Sometimes management approaches us for information on a patient we had weeks ago, and whether this or that was done or not. If this or that was charted, sometimes the patient was transfered from your care hours ago or something they are asking about when the patient wasn't even assigned to you as yet (i.e previous shift)

But like some of you said I do think it maybe a HIPAA violation.

Specializes in Critical Care, ED, Cath lab, CTPAC,Trauma.
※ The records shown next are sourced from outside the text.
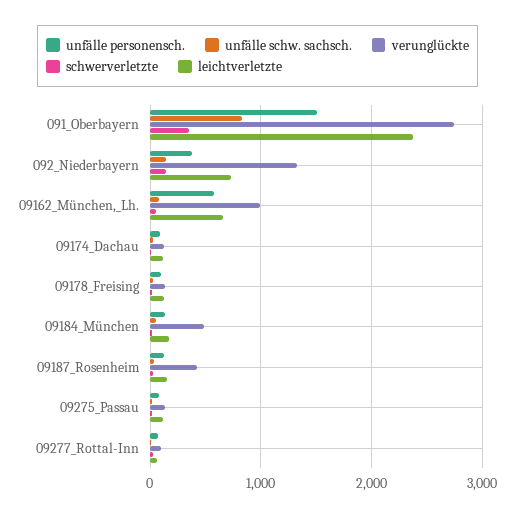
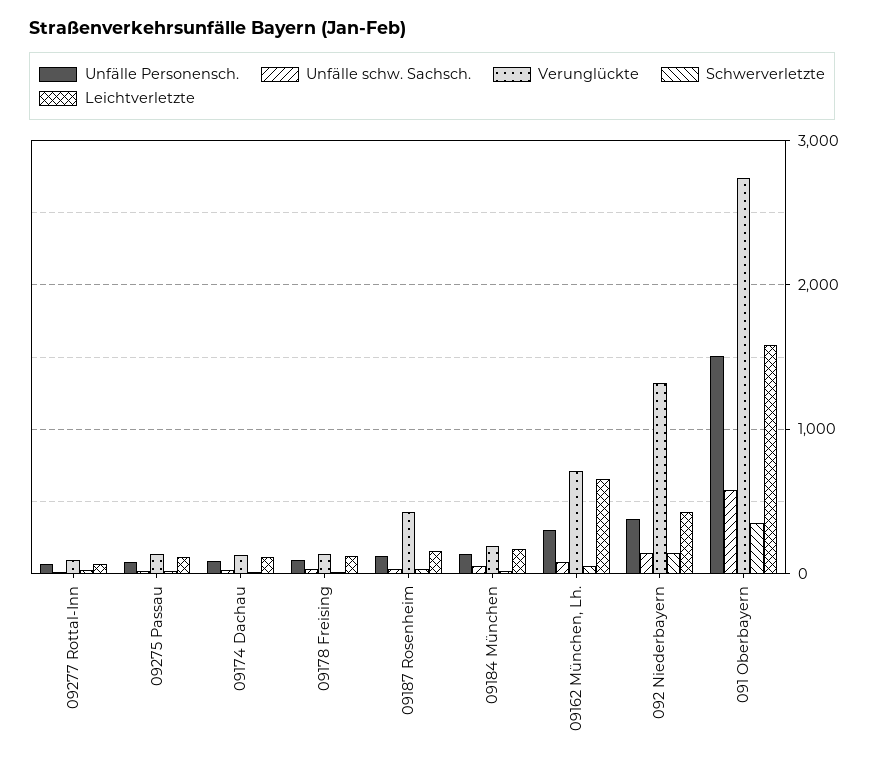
unfälle schw. sachsch., 091_Oberbayern: 800 -> 600
leichtverletzte, 091_Oberbayern: 2400 -> 1600
leichtverletzte, 092_Niederbayern: 700 -> 400
unfälle personensch., 09162_München,_Lh.: 600 -> 300
verunglückte, 09162_München,_Lh.: 1000 -> 700
verunglückte, 09184_München: 500 -> 200

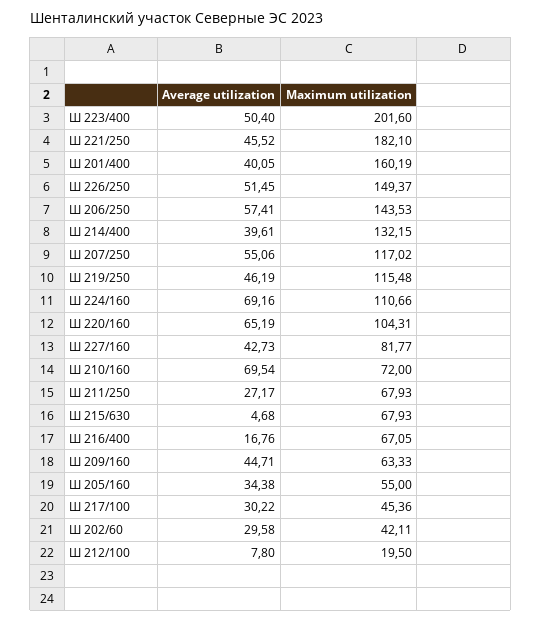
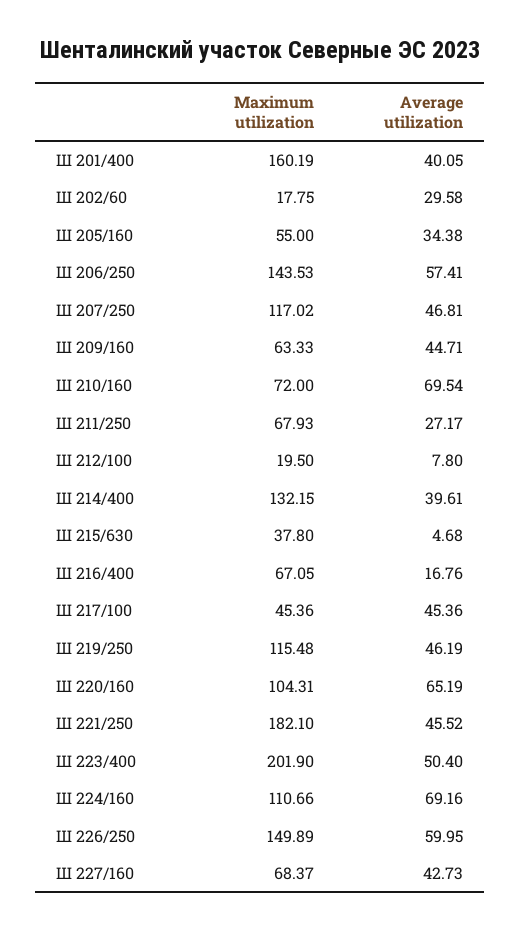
Maximum utilization, Ш 223/400: 201.6 -> 201.9
Average utilization, Ш 226/250: 51.45 -> 59.95
Maximum utilization, Ш 226/250: 149.37 -> 149.89
Average utilization, Ш 207/250: 55.06 -> 46.81
Maximum utilization, Ш 227/160: 81.77 -> 68.37
Maximum utilization, Ш 215/630: 67.93 -> 37.8
Average utilization, Ш 217/100: 30.22 -> 45.36
Maximum utilization, Ш 202/60: 42.11 -> 17.75

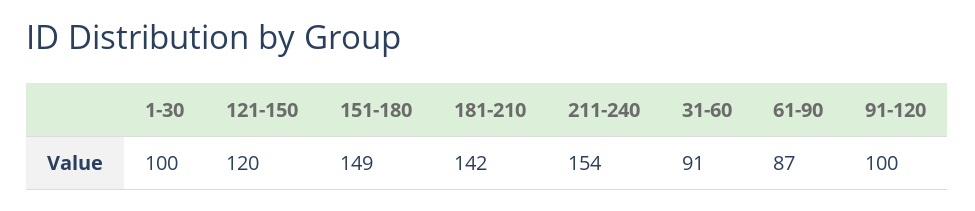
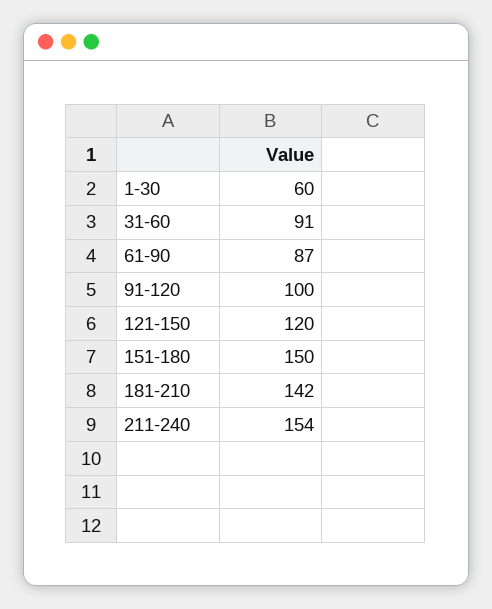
1-30: 100 -> 60
151-180: 149 -> 150

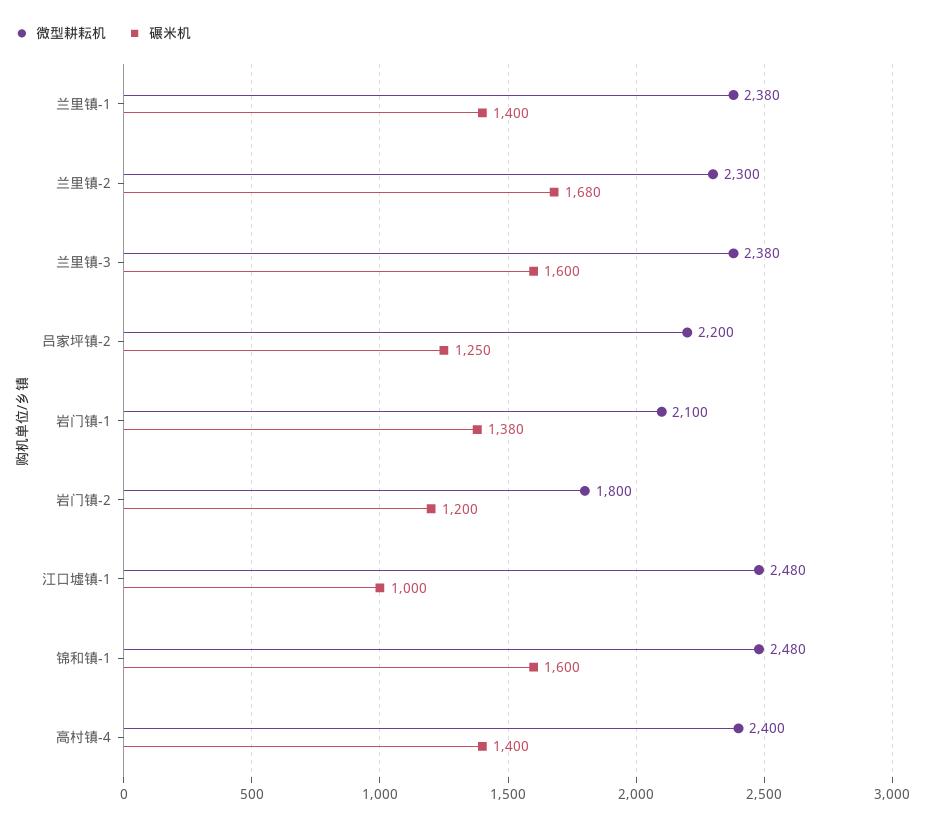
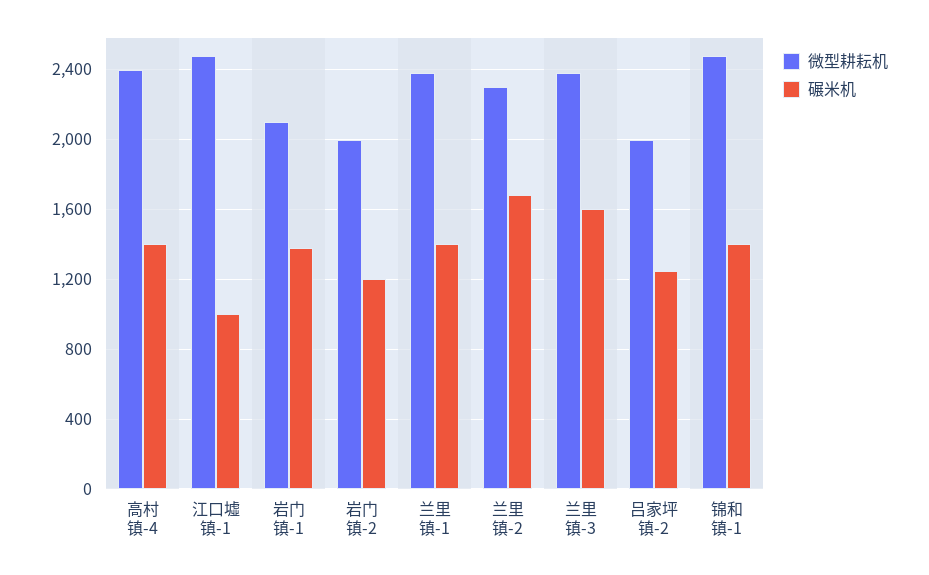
微型耕耘机, 吕家坪镇-2: 2200 -> 2000
微型耕耘机, 岩门镇-2: 1800 -> 2000
碾米机, 锦和镇-1: 1600 -> 1400

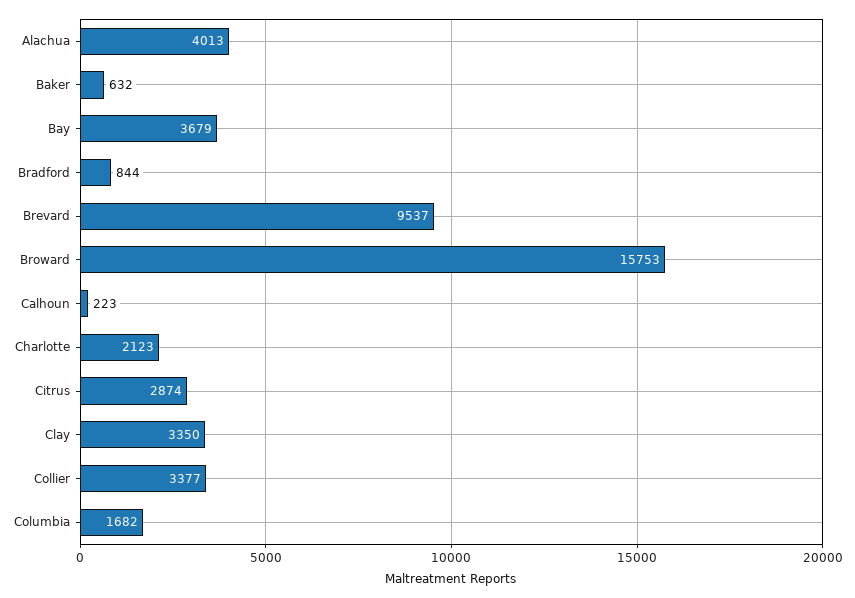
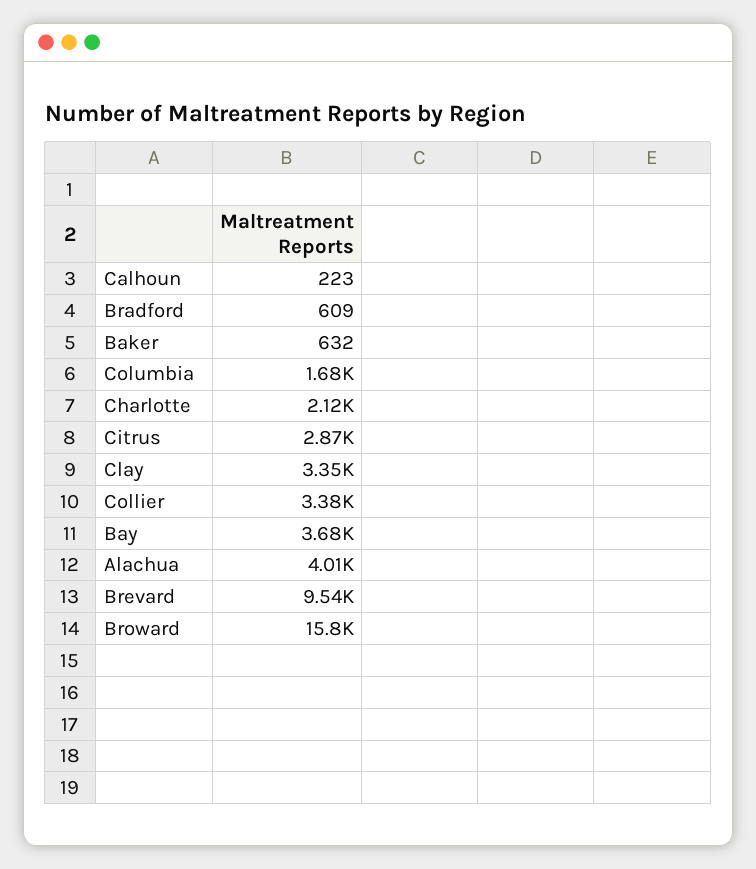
Bradford: 844 -> 609

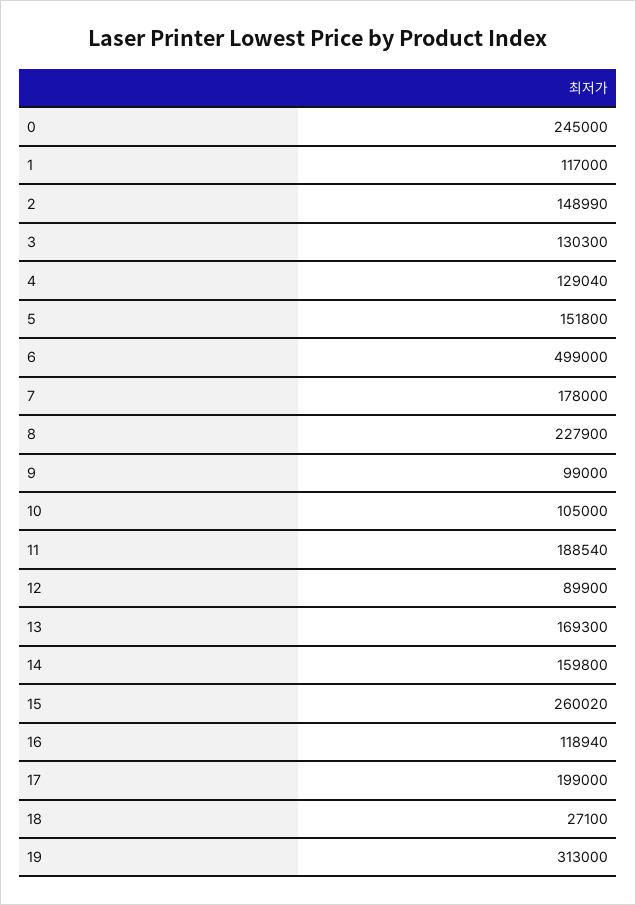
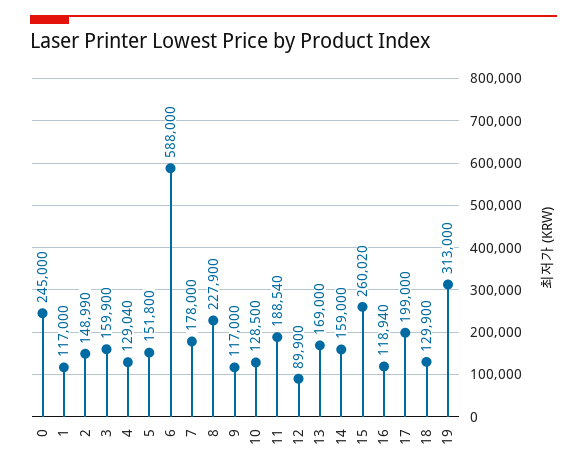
3: 130300 -> 159900
6: 499000 -> 588000
9: 99000 -> 117000
10: 105000 -> 128500
13: 169300 -> 169000
14: 159800 -> 159000
18: 27100 -> 129900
You shouldn't be keeping patients information and names and they can never leave the premises. It is a HIPAA violation. For me I have always gone home and jotted down the day, like a "journal" I guess, without names, and any outstanding odd occurrences that would jog my memory in the event I have needed it.

Have I ever needed it? No. Has "journaling" kept me sane with all the really bad things I have seen in my career? Yes. Is it a "record"? NO....not really. Did I use any identifiers? NO Would some nurses disapprove of this practice? Probably. Do I have them still? No....I burn them after "statues of limitations" run out. When I worked would I admit I "journaled" when I got home to decompress? NO. Do I wish I could publish them if I had them and make millions? YUP....there were some amazing and funny stories. "True Confessions of an Everyday Nurse" :smokin:

Deciding to keep book on your day is a personal one and a fine line between right and wrong. It a decision you should keep to yourself and yes your charting should be enough to "jog" your memory. :paw:

Specializes in LTC, assisted living, med-surg, psych.

Agree with Esme. I've done the same thing a few times when patients and/or families have had issues with their care, on the off-chance of being named as a defendant or co-defendant in a lawsuit. It's never happened yet, thank God, but these things can and do happen to even the best of nurses, and over time details tend to fade into the background. So I kept notes, never using identifiers (I used a symbol of some kind, like an asterisk or a # sign), and locked them in our safe at home along with the important papers. Generally, I shred them after a few years go by....don't know what the statute of limitations is exactly, but I figure I'm safe if 5-7 years have passed and I've heard nothing.

But I would never in a million years take home my 'brains', e.g. a piece of paper with patients' names and info on it, this is a huge HIPAA violation.